Dernière journée à Bangkok. On traverse à nouveau le quartier des méga Mall pour aller cette fois-ci dans un jardin où sont regroupées d’anciennes maisons Thaï. Encerclé par les buildings, surplombé par le métro aérien, l’endroit conserve tout de même une atmosphère paisible avec ses multiples terrasses donnant sur les bassins. Évidemment il pleut. Il pleut de plus en plus. Nous entrons dans la période de la mousson sous une chaleur étouffante apparemment conséquence d’El Nino.

Curieux anachronisme que ce mini village thaï au milieu des grattes-ciel qui résume bien le pays. Une Thaïlande pleine de traditions déjà entrée de plain-pied dans la modernité.

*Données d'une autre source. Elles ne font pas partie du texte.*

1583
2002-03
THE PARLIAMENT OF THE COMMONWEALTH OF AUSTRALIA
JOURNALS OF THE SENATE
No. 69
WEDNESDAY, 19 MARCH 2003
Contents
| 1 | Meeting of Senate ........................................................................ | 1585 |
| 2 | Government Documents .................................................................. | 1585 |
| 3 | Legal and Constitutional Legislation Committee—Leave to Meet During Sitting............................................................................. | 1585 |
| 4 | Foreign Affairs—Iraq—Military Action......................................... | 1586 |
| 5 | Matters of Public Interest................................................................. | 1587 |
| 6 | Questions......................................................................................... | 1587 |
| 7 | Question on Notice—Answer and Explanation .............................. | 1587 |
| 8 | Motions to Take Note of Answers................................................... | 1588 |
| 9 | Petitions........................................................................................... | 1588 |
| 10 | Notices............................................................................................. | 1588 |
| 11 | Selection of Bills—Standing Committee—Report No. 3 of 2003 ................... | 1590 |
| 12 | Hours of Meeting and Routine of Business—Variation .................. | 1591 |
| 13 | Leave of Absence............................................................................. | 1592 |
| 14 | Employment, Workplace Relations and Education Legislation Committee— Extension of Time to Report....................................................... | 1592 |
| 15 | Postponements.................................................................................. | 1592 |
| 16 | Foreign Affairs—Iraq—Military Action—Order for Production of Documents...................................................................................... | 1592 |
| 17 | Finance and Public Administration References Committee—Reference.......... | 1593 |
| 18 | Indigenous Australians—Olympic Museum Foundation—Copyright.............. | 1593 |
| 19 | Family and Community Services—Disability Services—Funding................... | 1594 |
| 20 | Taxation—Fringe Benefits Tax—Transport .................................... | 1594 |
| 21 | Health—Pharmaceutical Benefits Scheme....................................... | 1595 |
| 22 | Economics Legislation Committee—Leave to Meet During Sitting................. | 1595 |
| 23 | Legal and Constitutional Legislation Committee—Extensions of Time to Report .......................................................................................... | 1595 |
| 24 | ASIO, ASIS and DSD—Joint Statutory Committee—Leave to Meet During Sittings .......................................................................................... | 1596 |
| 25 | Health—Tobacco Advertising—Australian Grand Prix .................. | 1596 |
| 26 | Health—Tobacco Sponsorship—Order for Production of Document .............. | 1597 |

Un autre bel exemple de cet assemblage étonnant de croyances anciennes et d’adaptation contemporaine est donné par les moines et leur système de donation. Les moines ne devant rien posséder vivent grâce aux dons en nature effectués par leurs fidèles. Habituellement, ces offrandes sont données dans de grands seaux que les hommes à la tunique safran rapportent aux temples (on n’ouvre jamais un cadeau devant celui qui l’offre). Dans chaque seau, les moines trouvent nourriture, bougies, savons et d’autres articles de première nécessité. Mais au pays des centres commerciaux géants, de vénérables commerçants ont commencé à ouvrir des échoppes devant les temples pour faciliter la transaction. Et à l’heure d’Internet, les Thaïs les plus pressés et les plus aisés peuvent même commander en ligne des packs pré-assemblés qui seront livrés au temple de leur choix.

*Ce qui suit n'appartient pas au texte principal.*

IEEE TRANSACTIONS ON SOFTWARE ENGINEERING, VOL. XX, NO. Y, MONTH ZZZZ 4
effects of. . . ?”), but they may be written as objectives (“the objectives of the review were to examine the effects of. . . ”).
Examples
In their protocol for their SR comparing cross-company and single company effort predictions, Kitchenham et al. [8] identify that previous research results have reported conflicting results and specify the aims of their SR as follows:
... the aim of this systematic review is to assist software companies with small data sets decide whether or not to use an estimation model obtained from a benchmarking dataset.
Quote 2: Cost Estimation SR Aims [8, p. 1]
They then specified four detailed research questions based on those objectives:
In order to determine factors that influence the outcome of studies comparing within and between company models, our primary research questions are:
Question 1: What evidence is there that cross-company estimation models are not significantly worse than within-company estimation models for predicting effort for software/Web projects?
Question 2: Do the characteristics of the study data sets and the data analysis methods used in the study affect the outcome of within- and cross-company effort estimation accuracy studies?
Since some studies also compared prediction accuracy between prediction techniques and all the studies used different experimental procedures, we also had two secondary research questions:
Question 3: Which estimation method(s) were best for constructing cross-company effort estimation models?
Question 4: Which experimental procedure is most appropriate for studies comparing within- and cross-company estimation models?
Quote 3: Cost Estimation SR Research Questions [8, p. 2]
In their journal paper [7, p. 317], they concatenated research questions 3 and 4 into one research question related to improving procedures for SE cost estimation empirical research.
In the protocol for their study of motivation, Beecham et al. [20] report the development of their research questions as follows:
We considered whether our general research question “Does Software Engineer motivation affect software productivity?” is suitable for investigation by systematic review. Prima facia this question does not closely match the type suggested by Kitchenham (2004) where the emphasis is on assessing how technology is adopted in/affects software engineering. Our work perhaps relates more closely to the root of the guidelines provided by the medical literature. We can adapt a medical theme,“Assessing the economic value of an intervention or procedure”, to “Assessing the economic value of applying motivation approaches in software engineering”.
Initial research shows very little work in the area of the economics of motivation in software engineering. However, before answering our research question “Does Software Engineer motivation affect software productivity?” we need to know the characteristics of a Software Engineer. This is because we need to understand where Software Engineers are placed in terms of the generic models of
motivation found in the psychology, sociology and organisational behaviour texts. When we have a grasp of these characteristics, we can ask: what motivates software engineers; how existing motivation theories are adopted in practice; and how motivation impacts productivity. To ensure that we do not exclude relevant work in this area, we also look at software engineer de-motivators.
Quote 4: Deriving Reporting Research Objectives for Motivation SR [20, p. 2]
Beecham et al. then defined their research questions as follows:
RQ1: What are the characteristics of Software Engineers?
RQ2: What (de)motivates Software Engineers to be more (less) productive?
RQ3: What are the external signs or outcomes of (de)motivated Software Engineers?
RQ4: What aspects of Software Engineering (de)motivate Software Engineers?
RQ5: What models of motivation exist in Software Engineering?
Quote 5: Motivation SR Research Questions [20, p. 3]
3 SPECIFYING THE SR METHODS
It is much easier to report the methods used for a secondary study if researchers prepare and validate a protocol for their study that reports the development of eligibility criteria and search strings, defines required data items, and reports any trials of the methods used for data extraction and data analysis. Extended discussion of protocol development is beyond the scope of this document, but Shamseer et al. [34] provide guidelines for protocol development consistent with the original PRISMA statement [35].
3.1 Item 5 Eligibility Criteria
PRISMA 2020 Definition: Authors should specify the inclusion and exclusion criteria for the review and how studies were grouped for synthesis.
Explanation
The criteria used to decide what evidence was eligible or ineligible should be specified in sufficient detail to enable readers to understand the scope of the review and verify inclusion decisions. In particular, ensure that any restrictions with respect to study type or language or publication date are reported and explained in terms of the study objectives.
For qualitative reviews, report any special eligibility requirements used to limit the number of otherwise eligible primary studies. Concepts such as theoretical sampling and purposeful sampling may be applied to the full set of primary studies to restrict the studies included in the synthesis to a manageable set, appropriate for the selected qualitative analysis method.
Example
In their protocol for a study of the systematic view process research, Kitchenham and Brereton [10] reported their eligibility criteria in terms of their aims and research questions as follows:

Ce soir, il faut reprendre une dernière fois le taxi pour rejoindre l’aéroport. Encore une fois, il va falloir se battre contre la vision occidentale de la façon de conduire des chauffeurs de taxi, irresponsabilité et négligence envers la vie humaine, et tenter pendant la durée du trajet d’adopter cette vision Thaï du volant transformé en roue de la fortune où seuls ceux qui méritent de mourir vont se tuer !

Un été au pays du sourire (2/3)

Ayuttahya

28 juillet

Des quartiers résidentiels rupins cachés derrière d’immenses portails rivalisant de kitch. Et de la boue qui ruisselle partout.

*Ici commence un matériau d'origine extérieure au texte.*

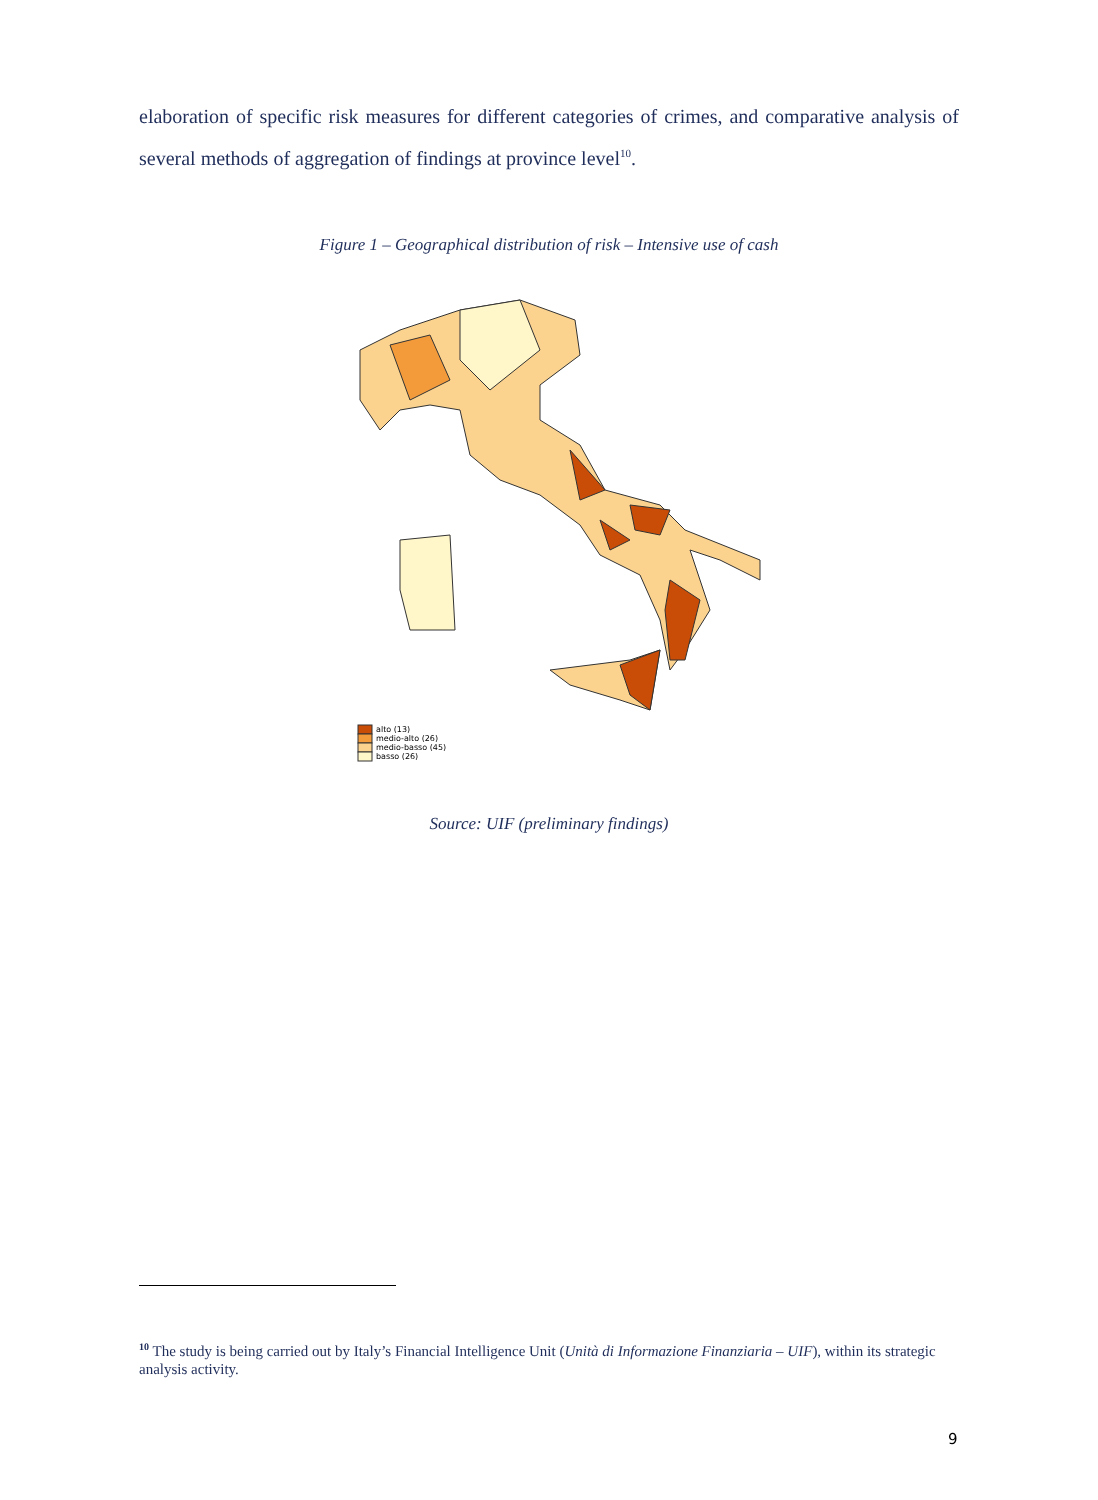elaboration of specific risk measures for different categories of crimes, and comparative analysis of several methods of aggregation of findings at province level<sup>10</sup>.
Figure 1 – Geographical distribution of risk – Intensive use of cash
alto (13)
medio-alto (26)
medio-basso (45)
basso (26)
Source: UIF (preliminary findings)
<sup>10</sup> The study is being carried out by Italy’s Financial Intelligence Unit (Unità di Informazione Finanziaria – UIF), within its strategic analysis activity.
9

Il pleut ce matin. Une pluie tropicale où les gouttes vous tombent dessus en rangs serrés avec l’objectif évident de vous détremper en un minimum de temps. Peu importe les caprices de la météo, nous prenons un taxi au tarif ridiculement bas pour nous emmener jusqu’à la gare centrale de Bangkok. De là, nous montons dans un train nonchalant qui doit nous emmener jusqu’à Ayuttahya, ancienne capitale du royaume de Siam. Nous avons choisi la troisième classe qui permet pour 1 euro par personne de parcourir les 150 km qui séparent les deux villes. Dans ce wagon rafraîchi par la seule brise générée par l’avancée léthargique du train se croisent une population bigarrée de farangs avec leur encombrant sac à dos, des Thaïlandaises en jupon revenant du marché les bras encombrés de paniers, des familles en promenade pour la journée dans les parcs historiques d’Ayuttahya. C’est pour ces anciens temples dont certains sont encore recouverts de végétation que nous choisissons de faire étape là-bas.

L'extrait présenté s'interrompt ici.